◆ **Texto extraído**
++++

Tres Rosas Amarillas

Autor: Raymond Carver 

Chejov. La noche del 22 de marzo de 1897, en Moscú, salió a cenar con su amigo y confidente Alexei Suvorin. Suvorin, editor y magnate de la prensa, era un reaccionario, un self-made man cuyo padre había sido soldado raso en Borodino. Al igual que Chejov, era nieto de un siervo. Tenían eso en común: sangre campesina en las venas. Pero tanto política como temperamentalmente se hallaban en las antípodas. Suvorin, sin embargo, era uno de los escasos íntimos de Chejov, y Chejov gustaba de su compañía… 

La obra

Tres Rosas Amarillas es el relato que, como auténtico broche de oro, cierra el libro al que da título. Probablemente es la mejor narración de todo el volumen. Carver abandona su universo habitual y hace un relato de época: los últimos años de uno de sus maestros, el ruso Anton Chejov. Va describiendo el avance lento pero inexorable de su enfermedad hasta su muerte en un hotel; un final entre agónico y apoteósico, con Chejov bebiendo, junto a su médico y su esposa, una copa de champaña. Después, un despistado empleado del hotel, ajeno por completo al drama, aparecerá portando un jarrón con tres rosas amarillas con el que no sabe muy bien qué hacer, y ofreciendo la posibilidad de desayunar en el jardín. El relato, en el que no sobra absolutamente nada, es toda una joya, un homenaje a su maestro.

El tema elegido por Carver para recordar a Chejov, esconde una curiosa simetría con su propia vida, o por mejor decir, con su propia muerte.  El autor de Tres rosas amarillas murió en el verano de 1988 de un cáncer de pulmón. Raymond Carver se encontraba en pleno apogeo creativo, se había convertido para entonces en un escritor célebre y respetado y sus obras eran traducidas a una veintena de idiomas.

++++

◆ **Datos proporcionados**

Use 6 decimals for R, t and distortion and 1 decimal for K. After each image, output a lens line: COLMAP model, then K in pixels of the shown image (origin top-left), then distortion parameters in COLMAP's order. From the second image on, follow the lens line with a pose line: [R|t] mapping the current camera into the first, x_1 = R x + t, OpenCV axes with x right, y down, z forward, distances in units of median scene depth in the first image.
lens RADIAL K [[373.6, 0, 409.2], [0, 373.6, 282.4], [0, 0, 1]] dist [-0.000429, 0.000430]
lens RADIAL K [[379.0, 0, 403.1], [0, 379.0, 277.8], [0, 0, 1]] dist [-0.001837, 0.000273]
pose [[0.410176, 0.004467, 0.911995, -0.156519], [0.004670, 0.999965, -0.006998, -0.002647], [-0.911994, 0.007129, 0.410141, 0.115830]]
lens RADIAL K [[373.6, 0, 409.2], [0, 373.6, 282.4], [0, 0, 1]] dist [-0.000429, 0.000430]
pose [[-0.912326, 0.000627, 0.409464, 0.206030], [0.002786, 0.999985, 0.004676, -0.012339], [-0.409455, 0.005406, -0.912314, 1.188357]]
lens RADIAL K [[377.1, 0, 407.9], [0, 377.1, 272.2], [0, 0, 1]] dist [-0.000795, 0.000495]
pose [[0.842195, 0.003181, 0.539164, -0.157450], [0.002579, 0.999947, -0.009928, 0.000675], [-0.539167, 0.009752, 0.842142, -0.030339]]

++++

◆ **Orden de trabajo 1**
Responda, según el texto sobre «Tres rosas amarillas», a las siguientes preguntas:
(a) ¿Con quién salió a cenar Chejov la noche del 22 de marzo de 1897 en Moscú?
(b) ¿Qué bebe Chejov junto a su médico y su esposa al final del relato?
(c) ¿Cuándo murió Raymond Carver y de qué enfermedad?
◆ **Orden de trabajo 2**
Prosiga el texto sobre «Tres rosas amarillas» a partir de su última oración.

◆ **Resultado de la tarea 1**
(a) Con su amigo y confidente Alexei Suvorin.
(b) Una copa de champaña.
(c) En el verano de 1988, de un cáncer de pulmón.

◆ **Resultado de la tarea 2**
En 1977 había conocido a la poeta Tess Gallagher, que ya nunca saldrá de su vida. Gallagher narra, en su evocación del escritor, el viaje que ambos hicieron por Europa en abril de 1987 donde se encontraron con sus editores y amigos, como Richard Ford y Salman Rushdie. Pasan tardes sentados en la terraza de la Brasserie Lipp de París tomando un café y comiendo poco porque él no se encuentra bien. En septiembre de ese año le diagnostican un cáncer, que se complica. “Buscamos de forma instintiva a Chéjov para recuperar cierta estabilidad”, cuenta ella. “Fue una época desconcertante, pero tomamos la decisión de no decirle a nadie que el cáncer se había reproducido para mantener la atención en lo que queríamos hacer”. Entonces decidieron celebrar sus 11 años juntos casándose en Reno, Nevada. La boda fue lo que Ray llamó “un asunto francamente hortera”. A los dos meses, el London Times tituló: “El Chejov americano Raymond Carver muere a los 50 años”.

Algunas opiniones

«En Tres rosas amarillas, Carver lleva su estilo y su fuerza narrativa hasta las últimas consecuencias: una prosa límpida y transparente que bucea en el misterio de la vida; procedimientos descriptivos ajenos a todo sentimentalismo y que plasman profundas emociones humanas; un lenguaje preciso y escueto cuya llaneza da lugar a atmósferas plenas de sentidos y contextos».

«En los cuentos de Carver todos los pormenores de la vida adquieren una relevancia sagrada, porque él sabe que las cosas mejores o las más terribles suceden en los lugares y en los instantes cotidianos; a sus personajes, aún a los más perdidos, todo les importa y les hiere». (Antonio Muñoz Molina).